===== KUTIPAN BACAAN =====

Soal Radikalisme dan Terorisme, Gubernur Harap Generasi Muda Maluku Tidak Percaya Berita Hoax
http://www.beritamalukuonline.com/2018/08/soal-radikalisme-dan-terorisme-gubernur.html
BERITA MALUKU. Gubernur Maluku berharap generasi muda di Maluku untuk tidak percaya terhadap informasi yang kurang jelas, serta tidak menggunakan berita-berita terutama dari media sosial yang tidak jelas kebenarannya.
Hal itu disampaikan Gubernur dalam sambutannya pada kegiatan Workshop Literasi Digital Sebagai Upaya Pencegahan Radikalisme dan Terorisme di Masyarakat melalui Forum Koordinasi Pencegahan Terorisme (FKPT) Maluku, berlangsung di Pasific Hotel, Rabu (15/8/2018).

=====

▸ PETUNJUK PENGERJAAN:
**A)** Ringkaslah berita tentang imbauan Gubernur Maluku di atas dalam dua kalimat.
**B)** Sambunglah berita tentang imbauan Gubernur Maluku di atas, dimulai tepat setelah kalimat terakhirnya.

===== BAHAN YANG DISEDIAKAN =====

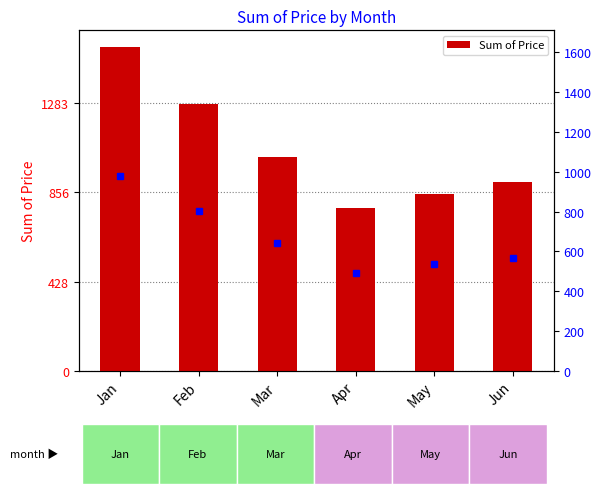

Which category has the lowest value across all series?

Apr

=====

▸ JAWABAN LATIHAN:
**A)** Gubernur Maluku berharap generasi muda di Maluku tidak memercayai informasi yang kurang jelas dan tidak menggunakan berita, terutama dari media sosial, yang tidak jelas kebenarannya. Harapan itu disampaikan dalam sambutan pada Workshop Literasi Digital Sebagai Upaya Pencegahan Radikalisme dan Terorisme di Masyarakat melalui FKPT Maluku di Pasific Hotel pada Rabu, 15 Agustus 2018.

**B)**
"Semua harus di cek terlebih dahulu kebenarannya, apalagi menyangkut informasi atau berita yang dapat memecah belah persatuan dan kesatuan bangsa," kata Gubernur melalui Staf Ahli Gubernur Bidang Pembangunan Ekonomi dan Keuangan, Roni Tairas.
Menurut Gubernur, radikalisme dan terorisme senantiasa mewarnai perjalanan sejarah bangsa Indonesia, yang mana aktivitas kelompok teroris dengan aksi dan ancaman kekerasannya kerap menjadi hantu yang menakutkan kedamaian masyarakat dan kedaulatan bangsa.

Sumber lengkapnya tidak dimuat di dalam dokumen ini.